Metadata about the fields defined on the model, mapping of field names to [FieldInfo][pydantic.fields.FieldInfo] objects.

This replaces Model.__fields__ from Pydantic V1.

name: str
task_kwargs: dict[str, BaseModel | JsonValue]
test_kwargs: dict[str, BaseModel | JsonValue]
train_kwargs: dict[str, BaseModel | JsonValue]
class env.TaskDataset[source]

Bases: ABC, Generic[TEnvironment]

A base class for a dataset of tasks as environments.

Examples of task datasets: GSM8k, HotPotQA, etc. These are related environments instances with different problem specifications and reward conditions.

classmethod from_name(name: str, **env_kwargs) TaskDataset[source]
get_new_env() TEnvironment[source]

Get an env from a non-indexable dataset.

get_new_env_by_idx(idx: int) TEnvironment[source]
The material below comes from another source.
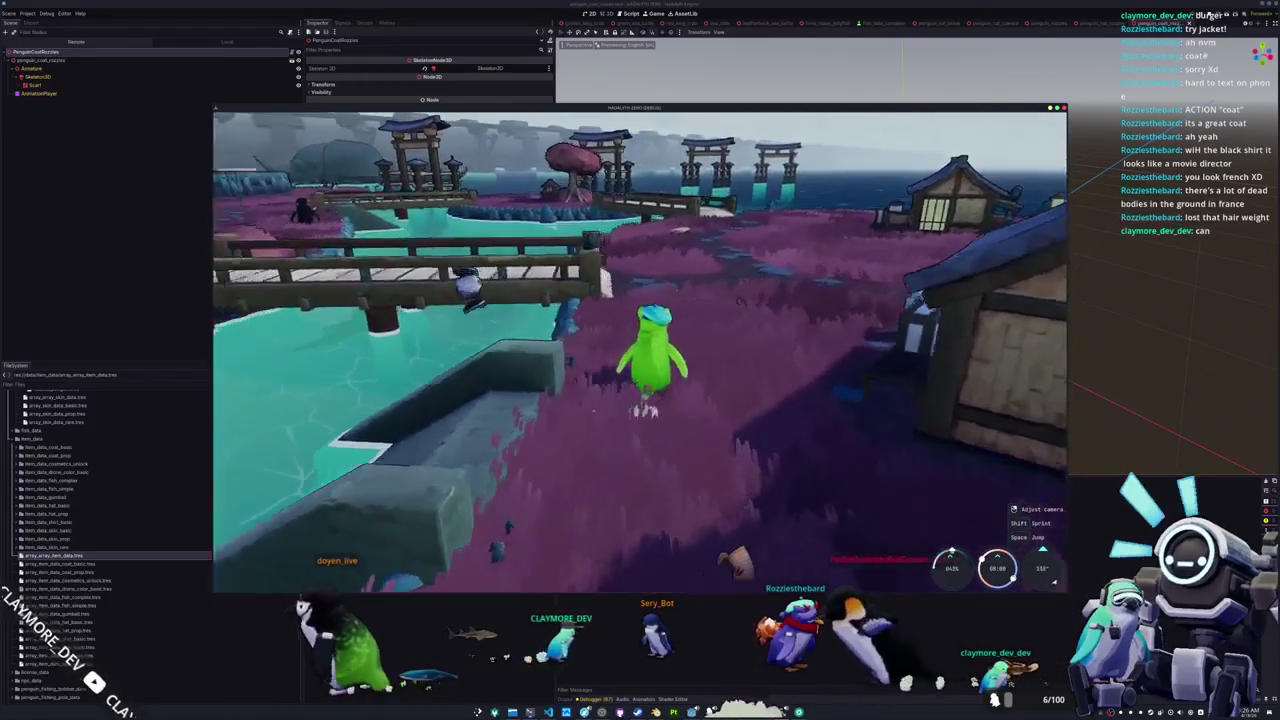
{"action": "key", "text": "w"}
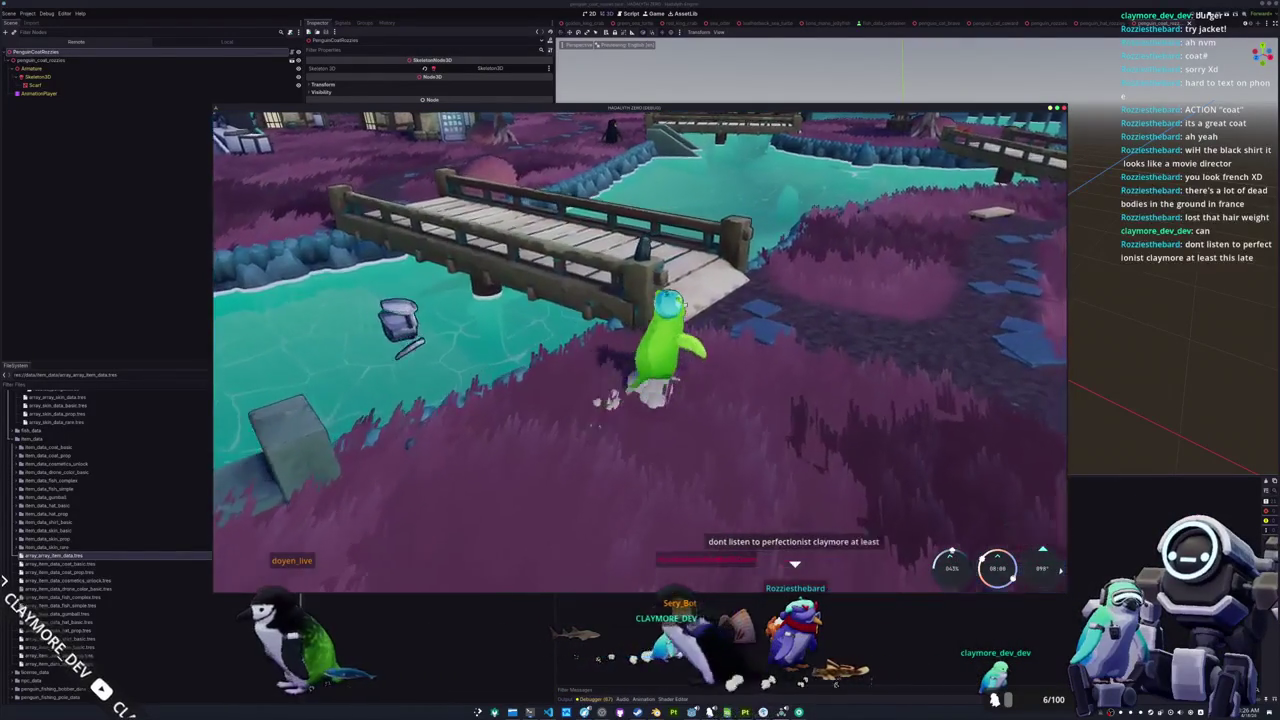
{"action": "key", "text": "w"}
Get an env from a finite dataset.

iter_batches(batch_size: int, shuffle: bool = False) Iterator[list[TEnvironment]][source]

Construct batches from this dataset.

Parameters:
  • batch_size – Size of each batch. Note that if this dataset’s size is finite and isn’t evenly divisible by this value, the last yielded batch will be smaller than batch_size.

  • shuffle – Opt-in flag to shuffle without replacement.

Yields:

An iterator over batches of environments.